Data Quality

Jun 07 2018
+1
+5
-1

Data quality is likely to be the most difficult element to standardize in any given set of rules of participation, considering that the usual standard of “fit for purpose” varies so much from use case to use case. There are two mechanisms to ensure appropriate data quality. The first derives from FAIR principles, as interoperable and reusable data implies that the data set has a given minimum amount of metadata. Defining an appropriate standard for metadata that can be efficiently defined by data depositors and implemented by repositories and index/search services, will be key to implementation of the EOSC. The second mechanism is that of peer-review and collective filtering, e.g. Yelp/TripAdvisor-type reviews provided by users. As data become more accessible, it may be useful to provide mechanisms in search systems/indices for users to provide reviews that could be used to supplement citation counts.

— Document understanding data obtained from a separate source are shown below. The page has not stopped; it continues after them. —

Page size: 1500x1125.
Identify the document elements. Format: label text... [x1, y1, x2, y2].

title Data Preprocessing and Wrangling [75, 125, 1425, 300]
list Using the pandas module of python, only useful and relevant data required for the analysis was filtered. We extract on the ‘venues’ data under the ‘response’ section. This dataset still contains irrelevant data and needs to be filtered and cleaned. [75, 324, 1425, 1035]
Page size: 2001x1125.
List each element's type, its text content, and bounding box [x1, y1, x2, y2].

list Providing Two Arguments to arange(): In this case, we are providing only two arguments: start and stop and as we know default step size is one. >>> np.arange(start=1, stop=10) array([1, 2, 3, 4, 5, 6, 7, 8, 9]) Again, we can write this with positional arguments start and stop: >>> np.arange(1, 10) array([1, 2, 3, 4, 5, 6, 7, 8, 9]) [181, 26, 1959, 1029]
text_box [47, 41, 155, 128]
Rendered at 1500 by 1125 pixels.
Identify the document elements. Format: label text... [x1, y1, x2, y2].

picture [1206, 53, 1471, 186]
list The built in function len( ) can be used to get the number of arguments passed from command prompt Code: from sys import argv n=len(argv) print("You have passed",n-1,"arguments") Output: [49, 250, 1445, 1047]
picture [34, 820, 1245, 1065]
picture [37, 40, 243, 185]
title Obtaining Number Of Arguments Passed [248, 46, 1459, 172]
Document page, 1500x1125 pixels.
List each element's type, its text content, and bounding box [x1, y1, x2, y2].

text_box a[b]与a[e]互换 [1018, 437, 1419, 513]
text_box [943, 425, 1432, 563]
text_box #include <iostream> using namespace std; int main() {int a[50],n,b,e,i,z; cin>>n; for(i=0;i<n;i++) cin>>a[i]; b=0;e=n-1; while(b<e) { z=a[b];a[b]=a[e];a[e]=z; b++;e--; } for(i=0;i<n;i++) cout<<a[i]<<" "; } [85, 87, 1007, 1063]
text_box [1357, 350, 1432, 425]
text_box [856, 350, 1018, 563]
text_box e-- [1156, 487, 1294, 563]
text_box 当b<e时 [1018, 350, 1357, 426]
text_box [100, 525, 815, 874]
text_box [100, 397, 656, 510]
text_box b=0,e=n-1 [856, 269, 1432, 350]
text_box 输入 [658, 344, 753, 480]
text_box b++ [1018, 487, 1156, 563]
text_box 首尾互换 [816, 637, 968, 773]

1 comment on "Data Quality"

  • jkh1
    +1
    +1
    -1

    FAIR principles need to be enforced more strictly. and repositories need to be actually usable. Currently, one can simply either not release data in part or at all and simply dump them anywhere on the web. A particular point of contention on data quality is the availability of information on proprietary reagents that are critical to re-use and re-interpretation of data sets. There should be a mechanism for making this information accessible to people re-analyzing public data sets or exclude from public repositories data sets that can't be re-used because of non-availability of critical information.